● Your goal
In the entries below, every line with the string "version" is to be reported.

*** Opening Material for the task ***

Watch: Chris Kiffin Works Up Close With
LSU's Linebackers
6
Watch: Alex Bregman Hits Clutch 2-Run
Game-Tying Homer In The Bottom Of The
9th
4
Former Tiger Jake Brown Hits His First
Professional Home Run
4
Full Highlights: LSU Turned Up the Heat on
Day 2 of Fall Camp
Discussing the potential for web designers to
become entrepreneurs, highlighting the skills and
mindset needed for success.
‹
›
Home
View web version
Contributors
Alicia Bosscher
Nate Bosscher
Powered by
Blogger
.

*** Closing Material for the task ***
*** Opening Material for the task ***

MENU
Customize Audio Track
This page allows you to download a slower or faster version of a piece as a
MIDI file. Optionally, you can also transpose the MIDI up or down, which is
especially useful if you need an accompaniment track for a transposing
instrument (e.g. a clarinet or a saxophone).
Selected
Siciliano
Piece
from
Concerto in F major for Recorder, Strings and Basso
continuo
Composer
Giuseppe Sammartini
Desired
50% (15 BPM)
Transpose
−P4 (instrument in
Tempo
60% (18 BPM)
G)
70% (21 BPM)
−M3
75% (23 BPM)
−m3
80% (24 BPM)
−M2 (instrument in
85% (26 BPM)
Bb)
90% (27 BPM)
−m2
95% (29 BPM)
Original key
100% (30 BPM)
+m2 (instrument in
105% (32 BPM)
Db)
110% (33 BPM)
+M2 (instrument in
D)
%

*** Closing Material for the task ***

● Result of this exercise
View web version
This page allows you to download a slower or faster version of a piece as a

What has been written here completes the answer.